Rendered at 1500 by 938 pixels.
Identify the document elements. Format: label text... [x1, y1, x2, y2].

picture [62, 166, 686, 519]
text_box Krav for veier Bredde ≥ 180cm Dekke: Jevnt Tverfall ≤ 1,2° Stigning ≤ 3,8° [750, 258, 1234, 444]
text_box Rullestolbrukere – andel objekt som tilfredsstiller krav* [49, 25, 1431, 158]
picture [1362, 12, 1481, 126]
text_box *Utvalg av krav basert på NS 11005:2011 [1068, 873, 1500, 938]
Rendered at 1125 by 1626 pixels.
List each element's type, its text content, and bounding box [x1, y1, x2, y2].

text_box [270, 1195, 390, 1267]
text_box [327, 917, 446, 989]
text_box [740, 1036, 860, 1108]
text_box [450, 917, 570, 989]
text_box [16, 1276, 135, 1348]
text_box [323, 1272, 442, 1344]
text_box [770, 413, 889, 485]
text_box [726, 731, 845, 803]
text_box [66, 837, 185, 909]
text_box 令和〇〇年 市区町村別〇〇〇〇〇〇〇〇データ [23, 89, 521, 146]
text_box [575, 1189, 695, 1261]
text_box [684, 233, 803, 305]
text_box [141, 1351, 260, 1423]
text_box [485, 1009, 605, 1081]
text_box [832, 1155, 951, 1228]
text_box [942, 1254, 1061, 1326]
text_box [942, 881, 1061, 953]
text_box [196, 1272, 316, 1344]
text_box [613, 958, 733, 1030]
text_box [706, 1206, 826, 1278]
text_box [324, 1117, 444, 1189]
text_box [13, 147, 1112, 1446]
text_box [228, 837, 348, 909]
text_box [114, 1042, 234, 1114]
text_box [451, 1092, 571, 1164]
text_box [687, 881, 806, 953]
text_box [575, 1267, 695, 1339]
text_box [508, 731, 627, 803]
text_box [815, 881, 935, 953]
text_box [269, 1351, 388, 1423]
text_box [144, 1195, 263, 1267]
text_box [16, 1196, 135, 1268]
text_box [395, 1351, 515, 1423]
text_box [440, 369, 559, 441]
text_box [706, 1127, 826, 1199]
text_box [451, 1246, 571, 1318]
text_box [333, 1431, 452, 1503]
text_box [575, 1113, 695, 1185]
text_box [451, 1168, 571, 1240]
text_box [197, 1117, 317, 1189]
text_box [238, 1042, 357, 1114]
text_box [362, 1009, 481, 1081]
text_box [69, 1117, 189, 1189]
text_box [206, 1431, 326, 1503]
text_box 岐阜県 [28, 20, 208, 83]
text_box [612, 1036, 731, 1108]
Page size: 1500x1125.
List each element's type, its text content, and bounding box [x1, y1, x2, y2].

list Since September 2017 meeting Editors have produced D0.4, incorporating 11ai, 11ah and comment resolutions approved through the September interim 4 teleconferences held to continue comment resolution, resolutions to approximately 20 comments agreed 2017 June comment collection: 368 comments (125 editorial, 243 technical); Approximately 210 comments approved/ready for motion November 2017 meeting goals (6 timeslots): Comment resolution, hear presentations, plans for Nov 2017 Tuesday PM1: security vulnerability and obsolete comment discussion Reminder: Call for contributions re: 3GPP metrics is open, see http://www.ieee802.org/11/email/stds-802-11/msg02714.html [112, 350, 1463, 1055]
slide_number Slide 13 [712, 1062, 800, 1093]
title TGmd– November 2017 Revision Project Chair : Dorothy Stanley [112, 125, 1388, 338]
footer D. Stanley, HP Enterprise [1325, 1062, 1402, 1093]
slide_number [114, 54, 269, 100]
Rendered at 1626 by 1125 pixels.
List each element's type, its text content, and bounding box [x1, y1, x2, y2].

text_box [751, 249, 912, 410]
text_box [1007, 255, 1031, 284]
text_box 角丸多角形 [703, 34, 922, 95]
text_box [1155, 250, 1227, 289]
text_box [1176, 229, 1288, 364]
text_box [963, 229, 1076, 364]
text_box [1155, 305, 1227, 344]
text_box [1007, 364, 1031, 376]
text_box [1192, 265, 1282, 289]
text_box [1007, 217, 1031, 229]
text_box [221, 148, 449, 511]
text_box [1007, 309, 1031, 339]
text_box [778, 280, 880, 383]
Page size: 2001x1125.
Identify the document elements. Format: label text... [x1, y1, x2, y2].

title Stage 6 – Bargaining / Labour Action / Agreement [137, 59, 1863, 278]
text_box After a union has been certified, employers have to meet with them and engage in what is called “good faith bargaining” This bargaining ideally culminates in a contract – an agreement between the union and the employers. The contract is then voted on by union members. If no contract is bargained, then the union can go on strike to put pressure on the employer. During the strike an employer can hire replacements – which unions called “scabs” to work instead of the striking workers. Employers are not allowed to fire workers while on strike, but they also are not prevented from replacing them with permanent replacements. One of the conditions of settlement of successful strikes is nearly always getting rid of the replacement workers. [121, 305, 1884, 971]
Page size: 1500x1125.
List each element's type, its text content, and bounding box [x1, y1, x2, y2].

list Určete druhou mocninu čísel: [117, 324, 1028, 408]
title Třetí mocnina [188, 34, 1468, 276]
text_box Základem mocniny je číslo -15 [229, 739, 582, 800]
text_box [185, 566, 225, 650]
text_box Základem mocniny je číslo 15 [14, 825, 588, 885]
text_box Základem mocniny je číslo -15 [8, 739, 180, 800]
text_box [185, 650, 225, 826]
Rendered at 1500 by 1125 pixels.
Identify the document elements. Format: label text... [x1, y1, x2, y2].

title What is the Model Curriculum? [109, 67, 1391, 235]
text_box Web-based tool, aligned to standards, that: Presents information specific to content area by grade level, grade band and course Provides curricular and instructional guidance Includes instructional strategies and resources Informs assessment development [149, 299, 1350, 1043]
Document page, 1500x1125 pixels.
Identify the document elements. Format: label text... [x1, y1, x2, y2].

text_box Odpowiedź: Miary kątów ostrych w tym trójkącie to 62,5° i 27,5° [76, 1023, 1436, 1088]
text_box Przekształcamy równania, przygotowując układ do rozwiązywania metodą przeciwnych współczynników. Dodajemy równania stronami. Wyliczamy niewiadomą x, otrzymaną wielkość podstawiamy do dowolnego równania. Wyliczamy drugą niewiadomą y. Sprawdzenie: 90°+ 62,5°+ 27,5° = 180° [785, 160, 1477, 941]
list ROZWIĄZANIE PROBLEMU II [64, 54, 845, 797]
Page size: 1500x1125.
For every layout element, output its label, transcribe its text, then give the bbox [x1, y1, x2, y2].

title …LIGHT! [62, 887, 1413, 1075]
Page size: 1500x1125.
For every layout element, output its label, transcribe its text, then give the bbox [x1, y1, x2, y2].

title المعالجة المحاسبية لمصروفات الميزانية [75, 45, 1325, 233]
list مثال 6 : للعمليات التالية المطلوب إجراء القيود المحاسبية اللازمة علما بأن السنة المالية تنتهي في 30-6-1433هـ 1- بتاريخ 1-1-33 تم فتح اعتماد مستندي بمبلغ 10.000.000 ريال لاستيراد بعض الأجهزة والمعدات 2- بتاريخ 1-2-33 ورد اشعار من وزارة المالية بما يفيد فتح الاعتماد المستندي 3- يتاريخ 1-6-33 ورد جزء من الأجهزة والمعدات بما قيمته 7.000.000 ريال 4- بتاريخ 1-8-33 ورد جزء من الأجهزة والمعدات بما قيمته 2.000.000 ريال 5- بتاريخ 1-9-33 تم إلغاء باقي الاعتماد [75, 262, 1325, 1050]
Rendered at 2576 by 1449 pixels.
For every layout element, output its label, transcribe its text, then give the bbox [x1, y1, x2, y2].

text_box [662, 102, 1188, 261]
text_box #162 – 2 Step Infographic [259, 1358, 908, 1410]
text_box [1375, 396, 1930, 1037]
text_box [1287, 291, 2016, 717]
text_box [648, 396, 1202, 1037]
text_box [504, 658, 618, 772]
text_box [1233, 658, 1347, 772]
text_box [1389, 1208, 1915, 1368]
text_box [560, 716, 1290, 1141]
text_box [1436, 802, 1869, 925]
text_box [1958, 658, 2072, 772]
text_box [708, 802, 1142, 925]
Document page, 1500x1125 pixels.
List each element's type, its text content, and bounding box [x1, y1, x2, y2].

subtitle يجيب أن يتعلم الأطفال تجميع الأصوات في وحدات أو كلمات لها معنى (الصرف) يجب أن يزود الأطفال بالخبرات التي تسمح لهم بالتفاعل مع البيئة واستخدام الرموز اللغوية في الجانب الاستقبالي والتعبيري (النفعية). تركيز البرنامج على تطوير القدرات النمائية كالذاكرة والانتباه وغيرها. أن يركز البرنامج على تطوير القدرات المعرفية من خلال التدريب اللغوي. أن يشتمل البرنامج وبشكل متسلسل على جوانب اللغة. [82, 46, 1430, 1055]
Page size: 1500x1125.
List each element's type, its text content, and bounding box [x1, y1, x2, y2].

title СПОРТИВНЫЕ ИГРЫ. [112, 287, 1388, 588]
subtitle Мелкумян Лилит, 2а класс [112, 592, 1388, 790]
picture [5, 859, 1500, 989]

* **What the task asks**
Tally the lines that hold the word "pixels" in the listing, and give the tally with nothing else.

* **Task answer**
7